» Exercise aim
Render the data below as a Markdown table with the columns Row and Line, giving each line a running number under Row and its text under Line. Leave out any blank lines.

» Dataset
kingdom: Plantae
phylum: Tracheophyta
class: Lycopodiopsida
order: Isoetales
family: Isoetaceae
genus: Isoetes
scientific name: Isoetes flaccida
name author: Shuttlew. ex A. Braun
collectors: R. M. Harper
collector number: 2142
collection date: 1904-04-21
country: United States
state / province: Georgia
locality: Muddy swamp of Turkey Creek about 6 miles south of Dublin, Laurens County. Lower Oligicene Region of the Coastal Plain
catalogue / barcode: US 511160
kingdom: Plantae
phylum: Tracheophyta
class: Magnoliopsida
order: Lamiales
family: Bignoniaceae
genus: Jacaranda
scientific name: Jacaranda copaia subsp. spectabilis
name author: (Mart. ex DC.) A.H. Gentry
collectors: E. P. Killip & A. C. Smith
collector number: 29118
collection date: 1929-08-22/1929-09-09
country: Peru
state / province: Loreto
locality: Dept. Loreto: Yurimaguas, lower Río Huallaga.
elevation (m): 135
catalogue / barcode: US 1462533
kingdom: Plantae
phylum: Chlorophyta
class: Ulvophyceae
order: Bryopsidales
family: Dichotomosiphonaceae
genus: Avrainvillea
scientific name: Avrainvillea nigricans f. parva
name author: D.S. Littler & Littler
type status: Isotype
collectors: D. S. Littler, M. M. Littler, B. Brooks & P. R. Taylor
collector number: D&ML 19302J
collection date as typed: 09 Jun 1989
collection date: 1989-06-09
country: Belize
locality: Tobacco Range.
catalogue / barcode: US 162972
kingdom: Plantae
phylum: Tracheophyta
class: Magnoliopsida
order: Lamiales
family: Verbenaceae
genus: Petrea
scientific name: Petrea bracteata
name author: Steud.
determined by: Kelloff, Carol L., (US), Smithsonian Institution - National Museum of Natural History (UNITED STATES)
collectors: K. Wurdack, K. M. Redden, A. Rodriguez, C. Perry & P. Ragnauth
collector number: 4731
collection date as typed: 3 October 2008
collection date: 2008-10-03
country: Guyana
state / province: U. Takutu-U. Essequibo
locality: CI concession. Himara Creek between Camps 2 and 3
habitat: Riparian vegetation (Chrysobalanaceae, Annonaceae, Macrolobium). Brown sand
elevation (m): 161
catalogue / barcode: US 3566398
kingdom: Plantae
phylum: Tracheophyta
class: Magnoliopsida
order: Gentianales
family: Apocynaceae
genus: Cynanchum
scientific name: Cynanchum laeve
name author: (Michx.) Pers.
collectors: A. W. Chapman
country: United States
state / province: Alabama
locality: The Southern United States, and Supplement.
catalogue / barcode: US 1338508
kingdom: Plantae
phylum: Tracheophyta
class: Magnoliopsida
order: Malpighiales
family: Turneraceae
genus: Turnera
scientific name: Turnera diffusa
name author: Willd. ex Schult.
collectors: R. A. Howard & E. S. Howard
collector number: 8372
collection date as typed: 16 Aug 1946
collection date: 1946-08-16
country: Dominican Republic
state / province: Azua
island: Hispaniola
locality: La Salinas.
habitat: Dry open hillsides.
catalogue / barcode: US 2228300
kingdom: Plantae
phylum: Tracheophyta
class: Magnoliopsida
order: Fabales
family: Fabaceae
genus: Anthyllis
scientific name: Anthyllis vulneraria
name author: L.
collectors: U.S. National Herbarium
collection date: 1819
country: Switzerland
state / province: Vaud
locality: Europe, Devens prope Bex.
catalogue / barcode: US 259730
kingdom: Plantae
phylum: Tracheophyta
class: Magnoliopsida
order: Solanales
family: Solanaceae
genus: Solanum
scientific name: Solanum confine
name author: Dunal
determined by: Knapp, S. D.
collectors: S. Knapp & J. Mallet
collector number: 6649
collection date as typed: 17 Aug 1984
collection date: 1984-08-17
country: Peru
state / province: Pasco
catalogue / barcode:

» Solution to the problem
| Row | Line |
|---|---|
| 1 | kingdom: Plantae |
| 2 | phylum: Tracheophyta |
| 3 | class: Lycopodiopsida |
| 4 | order: Isoetales |
| 5 | family: Isoetaceae |
| 6 | genus: Isoetes |
| 7 | scientific name: Isoetes flaccida |
| 8 | name author: Shuttlew. ex A. Braun |
| 9 | collectors: R. M. Harper |
| 10 | collector number: 2142 |
| 11 | collection date: 1904-04-21 |
| 12 | country: United States |
| 13 | state / province: Georgia |
| 14 | locality: Muddy swamp of Turkey Creek about 6 miles south of Dublin, Laurens County. Lower Oligicene Region of the Coastal Plain |
| 15 | catalogue / barcode: US 511160 |
| 16 | kingdom: Plantae |
| 17 | phylum: Tracheophyta |
| 18 | class: Magnoliopsida |
| 19 | order: Lamiales |
| 20 | family: Bignoniaceae |
| 21 | genus: Jacaranda |
| 22 | scientific name: Jacaranda copaia subsp. spectabilis |
| 23 | name author: (Mart. ex DC.) A.H. Gentry |
| 24 | collectors: E. P. Killip & A. C. Smith |
| 25 | collector number: 29118 |
| 26 | collection date: 1929-08-22/1929-09-09 |
| 27 | country: Peru |
| 28 | state / province: Loreto |
| 29 | locality: Dept. Loreto: Yurimaguas, lower Río Huallaga. |
| 30 | elevation (m): 135 |
| 31 | catalogue / barcode: US 1462533 |
| 32 | kingdom: Plantae |
| 33 | phylum: Chlorophyta |
| 34 | class: Ulvophyceae |
| 35 | order: Bryopsidales |
| 36 | family: Dichotomosiphonaceae |
| 37 | genus: Avrainvillea |
| 38 | scientific name: Avrainvillea nigricans f. parva |
| 39 | name author: D.S. Littler & Littler |
| 40 | type status: Isotype |
| 41 | collectors: D. S. Littler, M. M. Littler, B. Brooks & P. R. Taylor |
| 42 | collector number: D&ML 19302J |
| 43 | collection date as typed: 09 Jun 1989 |
| 44 | collection date: 1989-06-09 |
| 45 | country: Belize |
| 46 | locality: Tobacco Range. |
| 47 | catalogue / barcode: US 162972 |
| 48 | kingdom: Plantae |
| 49 | phylum: Tracheophyta |
| 50 | class: Magnoliopsida |
| 51 | order: Lamiales |
| 52 | family: Verbenaceae |
| 53 | genus: Petrea |
| 54 | scientific name: Petrea bracteata |
| 55 | name author: Steud. |
| 56 | determined by: Kelloff, Carol L., (US), Smithsonian Institution - National Museum of Natural History (UNITED STATES) |
| 57 | collectors: K. Wurdack, K. M. Redden, A. Rodriguez, C. Perry & P. Ragnauth |
| 58 | collector number: 4731 |
| 59 | collection date as typed: 3 October 2008 |
| 60 | collection date: 2008-10-03 |
| 61 | country: Guyana |
| 62 | state / province: U. Takutu-U. Essequibo |
| 63 | locality: CI concession. Himara Creek between Camps 2 and 3 |
| 64 | habitat: Riparian vegetation (Chrysobalanaceae, Annonaceae, Macrolobium). Brown sand |
| 65 | elevation (m): 161 |
| 66 | catalogue / barcode: US 3566398 |
| 67 | kingdom: Plantae |
| 68 | phylum: Tracheophyta |
| 69 | class: Magnoliopsida |
| 70 | order: Gentianales |
| 71 | family: Apocynaceae |
| 72 | genus: Cynanchum |
| 73 | scientific name: Cynanchum laeve |
| 74 | name author: (Michx.) Pers. |
| 75 | collectors: A. W. Chapman |
| 76 | country: United States |
| 77 | state / province: Alabama |
| 78 | locality: The Southern United States, and Supplement. |
| 79 | catalogue / barcode: US 1338508 |
| 80 | kingdom: Plantae |
| 81 | phylum: Tracheophyta |
| 82 | class: Magnoliopsida |
| 83 | order: Malpighiales |
| 84 | family: Turneraceae |
| 85 | genus: Turnera |
| 86 | scientific name: Turnera diffusa |
| 87 | name author: Willd. ex Schult. |
| 88 | collectors: R. A. Howard & E. S. Howard |
| 89 | collector number: 8372 |
| 90 | collection date as typed: 16 Aug 1946 |
| 91 | collection date: 1946-08-16 |
| 92 | country: Dominican Republic |
| 93 | state / province: Azua |
| 94 | island: Hispaniola |
| 95 | locality: La Salinas. |
| 96 | habitat: Dry open hillsides. |
| 97 | catalogue / barcode: US 2228300 |
| 98 | kingdom: Plantae |
| 99 | phylum: Tracheophyta |
| 100 | class: Magnoliopsida |
| 101 | order: Fabales |
| 102 | family: Fabaceae |
| 103 | genus: Anthyllis |
| 104 | scientific name: Anthyllis vulneraria |
| 105 | name author: L. |
| 106 | collectors: U.S. National Herbarium |
| 107 | collection date: 1819 |
| 108 | country: Switzerland |
| 109 | state / province: Vaud |
| 110 | locality: Europe, Devens prope Bex. |
| 111 | catalogue / barcode: US 259730 |
| 112 | kingdom: Plantae |
| 113 | phylum: Tracheophyta |
| 114 | class: Magnoliopsida |
| 115 | order: Solanales |
| 116 | family: Solanaceae |
| 117 | genus: Solanum |
| 118 | scientific name: Solanum confine |
| 119 | name author: Dunal |
| 120 | determined by: Knapp, S. D. |
| 121 | collectors: S. Knapp & J. Mallet |
| 122 | collector number: 6649 |
| 123 | collection date as typed: 17 Aug 1984 |
| 124 | collection date: 1984-08-17 |
| 125 | country: Peru |
| 126 | state / province: Pasco |
| 127 | catalogue / barcode: |